*** Opening of INPUT RECORDS ***
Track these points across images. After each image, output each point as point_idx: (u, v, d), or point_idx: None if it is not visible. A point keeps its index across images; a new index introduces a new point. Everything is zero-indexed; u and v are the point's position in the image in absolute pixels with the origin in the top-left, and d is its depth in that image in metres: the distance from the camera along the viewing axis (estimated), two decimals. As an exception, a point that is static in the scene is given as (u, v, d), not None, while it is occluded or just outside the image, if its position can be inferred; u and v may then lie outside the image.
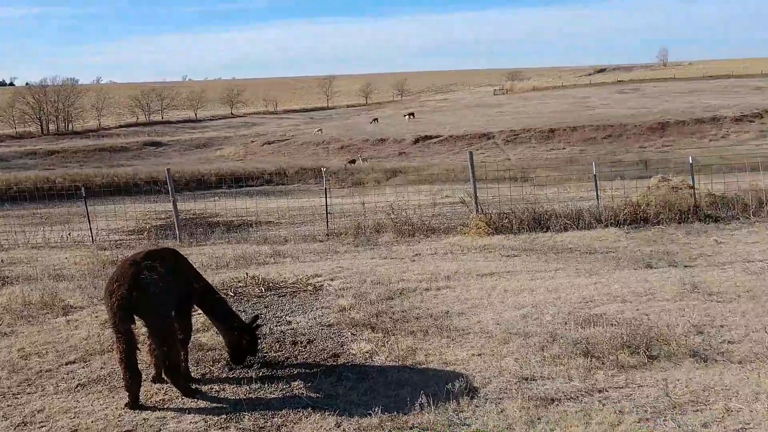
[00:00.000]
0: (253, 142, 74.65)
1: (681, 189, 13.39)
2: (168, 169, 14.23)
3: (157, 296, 4.63)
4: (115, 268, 5.02)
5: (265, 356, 5.66)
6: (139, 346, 4.83)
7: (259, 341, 5.55)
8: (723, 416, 4.07)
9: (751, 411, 4.11)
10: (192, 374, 5.24)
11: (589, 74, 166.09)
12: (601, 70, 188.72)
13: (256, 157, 65.65)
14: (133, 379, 4.57)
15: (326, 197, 14.78)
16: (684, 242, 10.29)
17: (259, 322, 5.58)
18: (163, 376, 4.83)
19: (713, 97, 77.42)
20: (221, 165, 58.93)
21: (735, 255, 8.95)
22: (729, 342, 5.30)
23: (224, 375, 5.29)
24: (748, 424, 3.99)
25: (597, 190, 13.39)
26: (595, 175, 13.78)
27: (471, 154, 13.43)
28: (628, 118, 63.18)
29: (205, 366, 5.48)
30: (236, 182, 46.29)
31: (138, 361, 4.74)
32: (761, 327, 5.56)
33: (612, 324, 5.82)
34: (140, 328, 4.98)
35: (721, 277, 7.46)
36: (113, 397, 4.87)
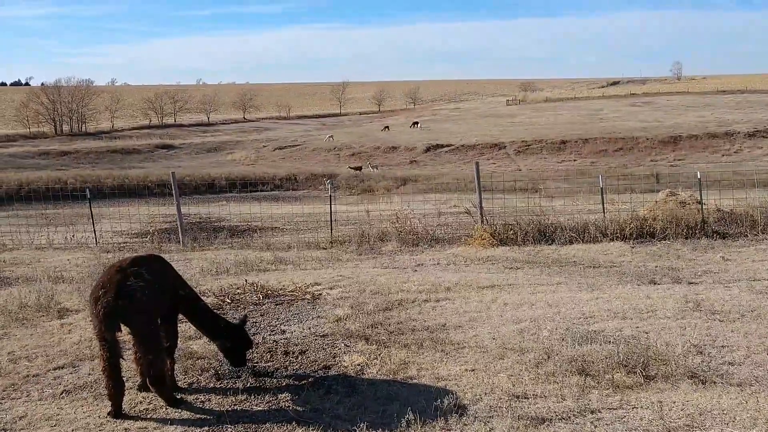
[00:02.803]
0: (264, 146, 74.90)
1: (689, 204, 13.23)
2: (173, 173, 14.21)
3: (143, 304, 4.55)
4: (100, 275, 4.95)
5: (255, 366, 5.57)
6: (125, 354, 4.76)
7: (251, 340, 5.47)
8: (719, 442, 3.94)
9: (748, 437, 3.98)
10: (179, 383, 5.16)
11: (603, 86, 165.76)
12: (615, 83, 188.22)
13: (267, 162, 65.82)
14: (116, 388, 4.50)
15: (330, 205, 14.71)
16: (690, 258, 10.14)
17: (253, 330, 5.52)
18: (148, 384, 4.75)
19: (726, 111, 76.95)
20: (232, 169, 59.18)
21: (741, 273, 8.78)
22: (729, 363, 5.17)
23: (212, 385, 5.20)
24: (745, 450, 3.86)
25: (603, 203, 13.25)
26: (601, 188, 13.63)
27: (477, 164, 13.32)
28: (640, 131, 62.89)
29: (193, 375, 5.40)
30: (246, 187, 46.39)
31: (123, 370, 4.67)
32: (763, 349, 5.42)
33: (610, 341, 5.70)
34: (125, 336, 4.91)
35: (725, 296, 7.31)
36: (97, 405, 4.79)
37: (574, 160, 56.96)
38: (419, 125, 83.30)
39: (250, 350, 5.49)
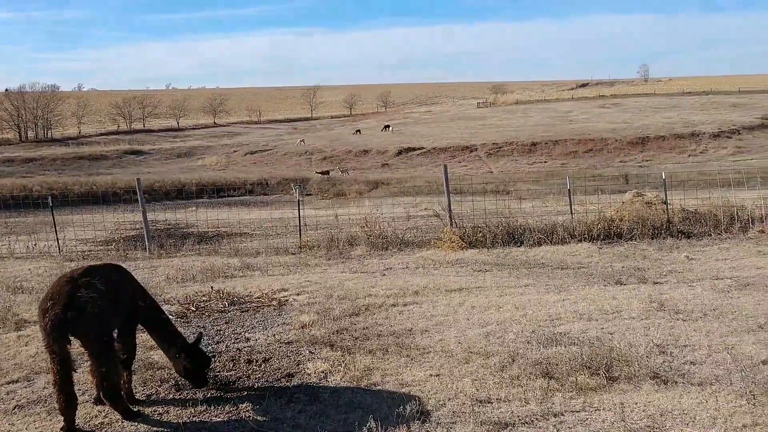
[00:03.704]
0: (235, 151, 74.38)
1: (655, 204, 13.38)
2: (138, 179, 13.99)
3: (95, 316, 4.42)
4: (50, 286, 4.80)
5: (217, 376, 5.46)
6: (83, 366, 4.63)
7: (209, 360, 5.33)
8: (680, 442, 3.94)
9: (709, 437, 3.99)
10: (137, 395, 5.03)
11: (572, 88, 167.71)
12: (584, 85, 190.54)
13: (238, 167, 65.39)
14: (68, 403, 4.35)
15: (299, 209, 14.60)
16: (655, 258, 10.24)
17: (217, 338, 5.39)
18: (102, 398, 4.61)
19: (692, 112, 78.38)
20: (203, 174, 58.58)
21: (705, 272, 8.89)
22: (691, 363, 5.19)
23: (171, 396, 5.08)
24: (705, 450, 3.87)
25: (571, 205, 13.35)
26: (569, 190, 13.74)
27: (445, 167, 13.32)
28: (609, 133, 63.73)
29: (152, 386, 5.27)
30: (217, 192, 45.99)
31: (81, 382, 4.54)
32: (724, 347, 5.46)
33: (575, 343, 5.70)
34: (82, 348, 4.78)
35: (688, 295, 7.38)
36: (50, 420, 4.65)
37: (545, 162, 57.51)
38: (391, 128, 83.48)
39: (210, 363, 5.35)
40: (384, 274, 9.94)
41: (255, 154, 71.40)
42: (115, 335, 4.85)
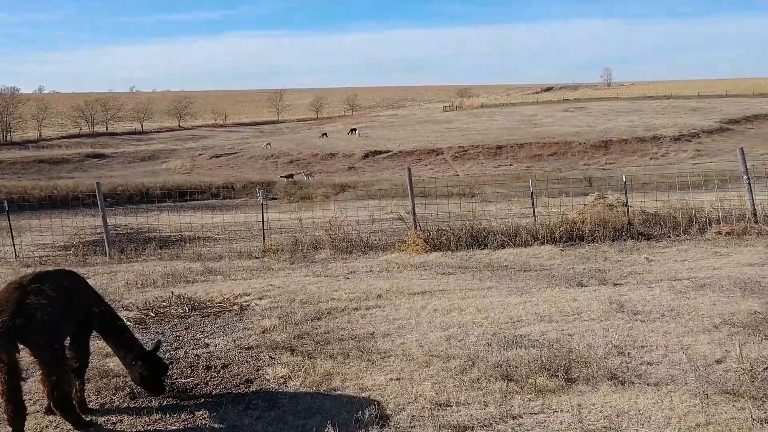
*** Close of INPUT RECORDS ***
:: TASK REQUIREMENTS ::
Repeat the lines above exactly, beginning with the one containing "34: (140, 328, 4.98)" and finishing with the one containing "39: (250, 350, 5.49)". No pictures belong in the copy.

:: WRITTEN REPLY ::
34: (140, 328, 4.98)
35: (721, 277, 7.46)
36: (113, 397, 4.87)
[00:02.803]
0: (264, 146, 74.90)
1: (689, 204, 13.23)
2: (173, 173, 14.21)
3: (143, 304, 4.55)
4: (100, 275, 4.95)
5: (255, 366, 5.57)
6: (125, 354, 4.76)
7: (251, 340, 5.47)
8: (719, 442, 3.94)
9: (748, 437, 3.98)
10: (179, 383, 5.16)
11: (603, 86, 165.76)
12: (615, 83, 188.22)
13: (267, 162, 65.82)
14: (116, 388, 4.50)
15: (330, 205, 14.71)
16: (690, 258, 10.14)
17: (253, 330, 5.52)
18: (148, 384, 4.75)
19: (726, 111, 76.95)
20: (232, 169, 59.18)
21: (741, 273, 8.78)
22: (729, 363, 5.17)
23: (212, 385, 5.20)
24: (745, 450, 3.86)
25: (603, 203, 13.25)
26: (601, 188, 13.63)
27: (477, 164, 13.32)
28: (640, 131, 62.89)
29: (193, 375, 5.40)
30: (246, 187, 46.39)
31: (123, 370, 4.67)
32: (763, 349, 5.42)
33: (610, 341, 5.70)
34: (125, 336, 4.91)
35: (725, 296, 7.31)
36: (97, 405, 4.79)
37: (574, 160, 56.96)
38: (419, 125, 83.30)
39: (250, 350, 5.49)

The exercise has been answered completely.